The creator of the technology is Dr. Paul Jaffe, who is a space engineer at the NRL. Driven by the urge to find a way to supply cheap clean energy at virtually any place and time, Jaffe took on the task to turn a crazy idea into a practical and very competitive solution to one of the most pressing problems that the U.S. military faces almost every day.
The aim of the developer is to have a module in space, which can transfer concentrated beam of energy to the Earth surface through the atmosphere. This would be possible by sending the power in the form of radiofrequency or microwaves, just like a radio or TV signal. In this way, energy will be provided to any remote place regardless of weather conditions, and the amount and location will be specified by the receiver placed on the ground.
Jaffe developed two versions of the module, one that has a photovoltaic panel to capture the sun rays, and technology that converts them into radio-frequency, and the other version equipped with an antenna to beam the power. Both have already been tested in a specially designed vacuum chamber, producing incredible and very unexpected at first results.
The module proved to be four times more efficient than any similar technology ever developed before.
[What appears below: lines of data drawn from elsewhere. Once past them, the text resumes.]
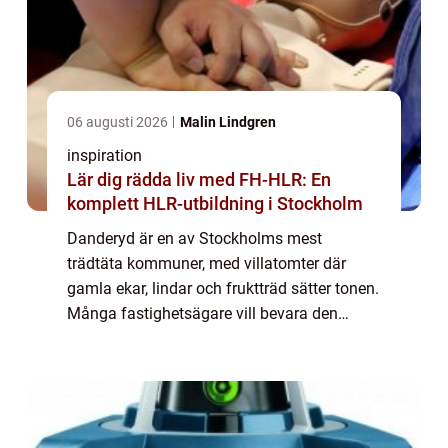
06 augusti 2026
Malin Lindgren
inspiration
Lär dig rädda liv med FH-HLR: En
komplett HLR-utbildning i Stockholm
Danderyd är en av Stockholms mest
trädtäta kommuner, med villatomter där
gamla ekar, lindar och fruktträd sätter tonen.
Många fastighetsägare vill bevara den
gröna känslan, samtidigt som trygghet,
ljusinsläpp och husets skick måste säkras.
Då spelar ...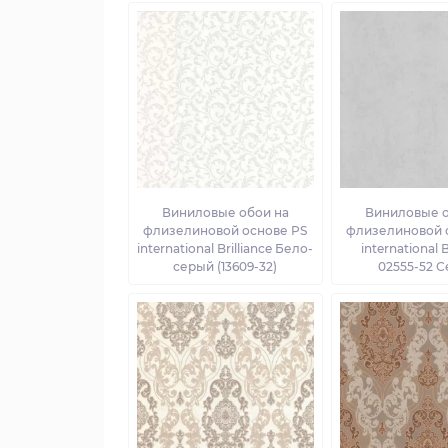
Виниловые обои на
Виниловые о
флизелиновой основе PS
флизелиновой 
international Brilliance Бело-
international B
серый (13609-32)
02555-52 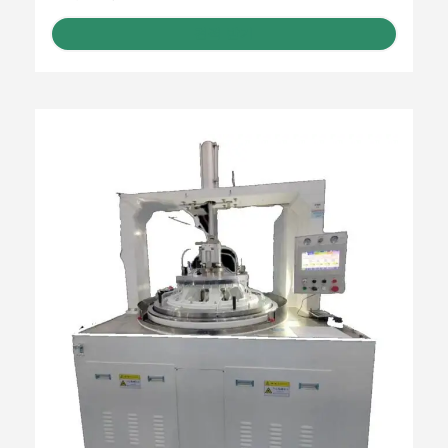
견적 받기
By testing it under space-like conditions, a luxury that NRL provided to the engineer, the findings were proven extremely trustworthy.
The technology, if commercialized, would be the first of its kind. Of course, besides solar power, the module has other applications, including space radar and thermal management architecture. Let’s see if the development will attract interest and further investments, but the way it is looking now, it definitely holds a promise.